Another serial killer who went to extraordinary trouble to make his victims disappear was John George Haigh, the British “Acid-Bath Killer,” who dissolved a half dozen acquaintances in a forty-gallon oil drum filled with sulfuric acid. Unfortunately for Haigh, even this extreme method was not sufficient to eliminate every vestige of his victims. Police searching his workshop were ultimately able to recover twenty-eight pounds of human body fat, three gallstones, part of a left foot, eighteen bone fragments, and a set of dentures.

The Hungarian serial killer Bela Kiss took the opposite tack in dealing with the remains of his victims.

Instead of attempting to dissolve them with acid, he preserved them in wood alcohol. It wasn’t until Kiss had vanished from his village that authorities discovered the bodies of seven strangled women sealed inside large metal drums in his house.

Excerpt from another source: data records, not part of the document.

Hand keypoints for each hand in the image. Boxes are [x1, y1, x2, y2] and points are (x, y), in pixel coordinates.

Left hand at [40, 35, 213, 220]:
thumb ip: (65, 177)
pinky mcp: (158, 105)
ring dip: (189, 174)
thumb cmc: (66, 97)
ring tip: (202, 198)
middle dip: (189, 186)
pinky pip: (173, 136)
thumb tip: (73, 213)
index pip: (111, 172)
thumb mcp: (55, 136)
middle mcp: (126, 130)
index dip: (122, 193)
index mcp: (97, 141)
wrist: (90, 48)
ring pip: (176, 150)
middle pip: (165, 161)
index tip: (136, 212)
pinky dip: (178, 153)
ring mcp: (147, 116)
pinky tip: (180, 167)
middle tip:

Arguably the most frightening variety of serial killer—the type that touches our deepest sense of vulnerability—is the household invader, the psycho who slaughters total strangers in the sanctity of their own home. Occasionally, this kind of killer will make a perfunctory effort to conceal his victims. Earle Leonard Nelson, for example—the “Gorilla Murderer” of the 1920s—hid one body in a trunk, another behind a furnace, a third underneath a bed. More frequently, such monsters will leave the bodies where they are, sometimes after committing some appalling desecration on them. The night after the infamous massacre at the Sharon Tate–Roman Polanski mansion, for example, Charles Manson and his “creepy crawlers” broke into the home of a couple named Rosemary and Leno LaBianca. After hacking the pair to death, the hippie killers carved the word war into the husband’s chest and left a serving fork sticking from his stomach. By contrast, other murderers actually display a perverse concern for the condition of the corpses they have created. The “Lipstick Killer” William Heirens took time to wash the blood from several of his victims and drape bathrobes over their naked bodies.

Sometimes, a killer’s attempt to get rid of remains will backfire. In the 1980s, homicidal caretaker Dorothea Puente murdered seven of her elderly tenants, buried their corpses in her backyard, and sprinkled quicklime over the bodies to expedite their decomposition. Puente, however, did not realize that, unless quicklime is treated with water, it actually acts as a preservative, preventing decay by desiccating the tissue. As a result, when the bodies were ultimately uncovered, they were in surprisingly good shape, allowing medical examiners easily to ascertain that the cause of death was poisoning.